Barring political earthquakes, the type of which haven’t been seen in 12 years, Democrats aren’t likely to regain control of the House, and they might lose several seats in the Senate. No matter how successfully Obama prosecutes his agenda in 2013, this fact won’t change. It explains why he will govern at a remove from Congress for the next few years, and why he was so eager to accept a two-year budget deal that many Democrats found distasteful.

Given the disastrous approval ratings of House Republicans, it’s easy to wonder why Democrats aren’t in better shape. But past elections heavily influence future ones. In 2010, House Republicans won more than 60 new seats, and their partisans in state legislatures set out to draw them as safely as possible for the future. That’s why, in 2012, Democrats won the House popular vote by 1.4 million but managed to net only eight House seats, leaving Republicans with a healthy 33 seat cushion.

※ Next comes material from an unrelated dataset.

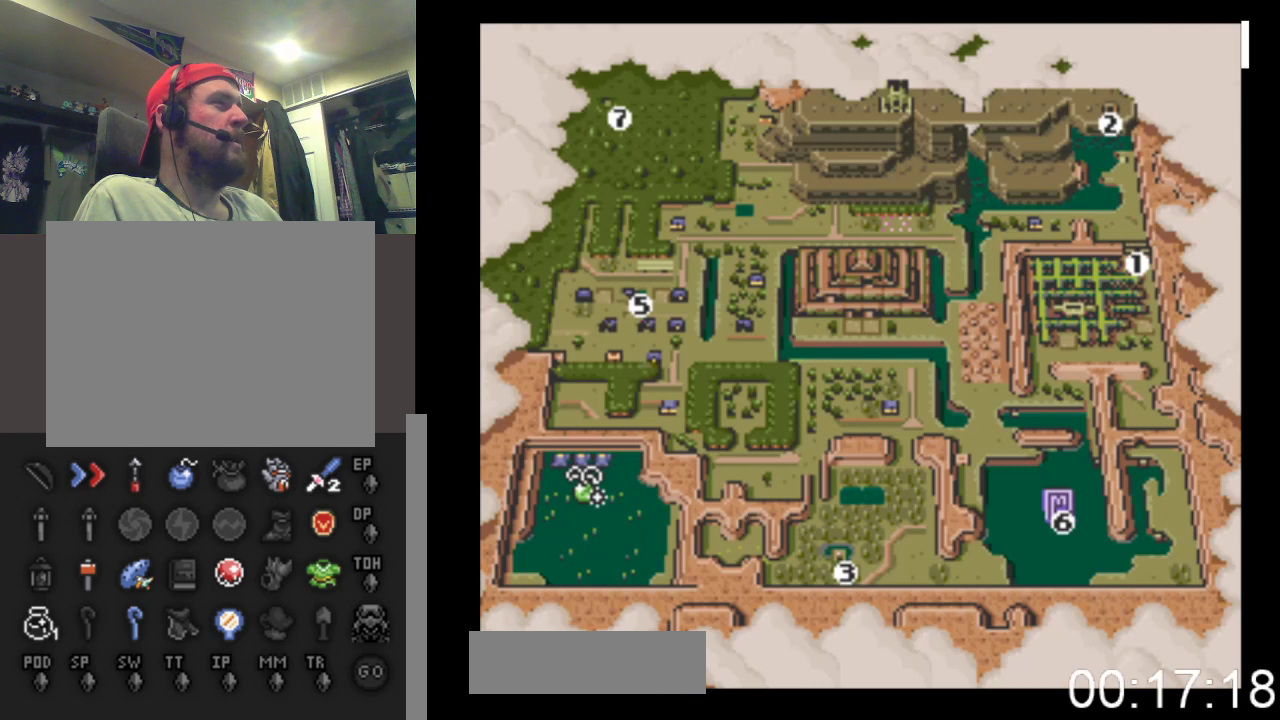
{"buttons": [], "events": []}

As Rhodes Cook notices, House and national presidential vote concentrations are highly synchronized, more so than at any point in nearly 60 years. Only 26 House districts chose a different party’s nominee in the presidential election. Just four years earlier, almost a fifth of all Congressional districts saw a split vote. (The why: Secondary to the party’s growing conservative energy, Republicans have all but consolidated control of formerly Democratic states in the South, squishing and concentrating Democratic voters into small enclaves; in the Northeast, solid Republican districts are similarly sparse.)